In manufacturing synthetic non-cellulosic membranes, such as those from materials such as polyethersulfone, polyamide, or polyacrylonitrile compounds, a number of properties of the material that play a role in the future application of the material must be taken into account.
Thus, such a membrane, if it is to be used for dialysis, must exhibit or produce histamine release which is as low as possible. Increased histamine release results in a series of unpleasant side effects in dialysis patients, such as headache and pain in the limbs as well as other pain states that have a negative effect on the health of the patient. The limiting value for histamine release of course must be determined individually for each person. This value depends on a plurality of factors (age, sex, weight, etc.) and therefore cannot be specified generally.
Histamine is a highly active biological substance so that in any event excessive release should be avoided. Reference is made in this connection, for example, to papers by E. Neugebauer et al., Behring Inst. Mitt., No. 68, 102-133 (1981) or W. Lorenz et al., Klin. Wochenschr. 60, 896-913 (1982).

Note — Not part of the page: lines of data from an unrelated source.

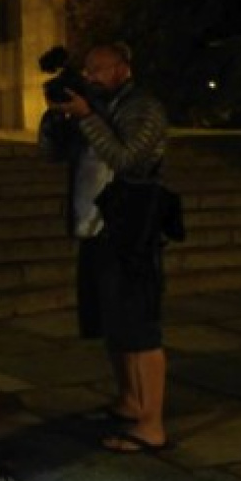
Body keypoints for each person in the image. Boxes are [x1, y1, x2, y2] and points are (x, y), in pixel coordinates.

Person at [38, 41, 171, 453]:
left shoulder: (143, 108)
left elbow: (130, 159)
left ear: (122, 70)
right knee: (113, 324)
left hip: (131, 232)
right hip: (94, 229)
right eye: (87, 69)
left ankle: (152, 425)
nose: (90, 76)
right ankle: (130, 402)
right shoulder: (92, 105)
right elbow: (50, 155)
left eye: (98, 69)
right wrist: (56, 120)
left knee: (139, 327)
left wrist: (87, 117)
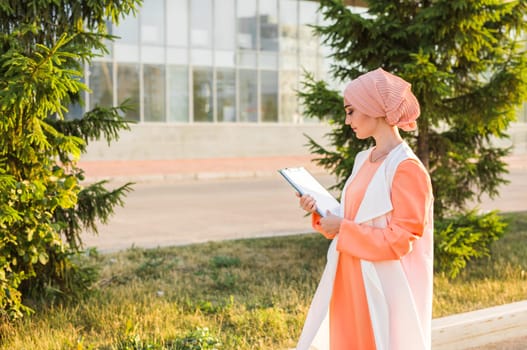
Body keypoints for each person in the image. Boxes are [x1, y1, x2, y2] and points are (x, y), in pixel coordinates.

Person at [295, 68, 434, 350]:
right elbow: (354, 218)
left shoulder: (406, 169)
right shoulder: (363, 159)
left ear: (374, 109)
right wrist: (321, 213)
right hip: (348, 275)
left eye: (351, 111)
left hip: (381, 285)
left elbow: (401, 239)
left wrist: (343, 229)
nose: (347, 121)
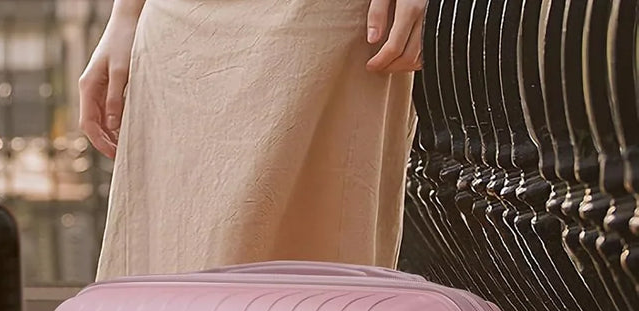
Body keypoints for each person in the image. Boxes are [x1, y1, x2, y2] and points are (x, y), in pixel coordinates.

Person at [80, 0, 426, 276]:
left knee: (304, 296)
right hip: (176, 30)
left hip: (321, 23)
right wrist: (124, 16)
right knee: (168, 286)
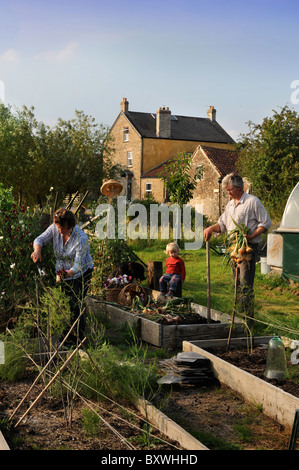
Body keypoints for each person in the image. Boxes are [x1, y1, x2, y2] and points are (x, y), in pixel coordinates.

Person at [203, 173, 271, 328]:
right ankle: (238, 320)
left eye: (229, 190)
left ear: (239, 188)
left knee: (245, 285)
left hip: (247, 249)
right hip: (234, 250)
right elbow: (222, 225)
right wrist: (210, 228)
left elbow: (265, 222)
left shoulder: (252, 202)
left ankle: (249, 323)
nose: (227, 192)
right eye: (226, 190)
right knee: (235, 286)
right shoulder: (230, 205)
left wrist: (251, 235)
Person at [31, 208, 94, 343]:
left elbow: (77, 265)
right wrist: (37, 251)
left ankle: (76, 340)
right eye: (59, 227)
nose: (60, 231)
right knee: (64, 303)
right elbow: (40, 239)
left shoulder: (81, 238)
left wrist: (67, 274)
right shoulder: (55, 228)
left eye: (63, 229)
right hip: (63, 272)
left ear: (71, 226)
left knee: (75, 303)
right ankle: (66, 337)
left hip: (81, 272)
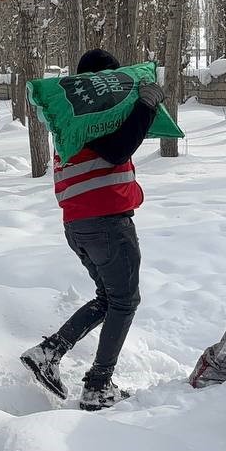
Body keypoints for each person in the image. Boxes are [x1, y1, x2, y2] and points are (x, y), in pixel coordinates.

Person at [20, 48, 165, 411]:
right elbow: (118, 150)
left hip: (79, 225)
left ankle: (49, 353)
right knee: (125, 302)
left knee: (109, 298)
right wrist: (145, 106)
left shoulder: (71, 119)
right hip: (107, 224)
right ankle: (98, 385)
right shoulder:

A membrane of this kind should also exhibit values that are as low as possible for bradykinin generation. Bradykinin generation is likewise linked with unpleasant side effects that can pose a danger to dialysis patients (G. Bonner et al., J. of Cardiovasc. Pharm. 15 (Supplement 6), pp. 46-56 (1990). Even though the clinical significance of bradykinin generation like that of histamine release has not yet been completely studied, an attempt should be made to avoid whenever possible this generation which can be triggered by a high percentage of sulfonate compounds in the membrane through so-called "contact activation", during dialysis.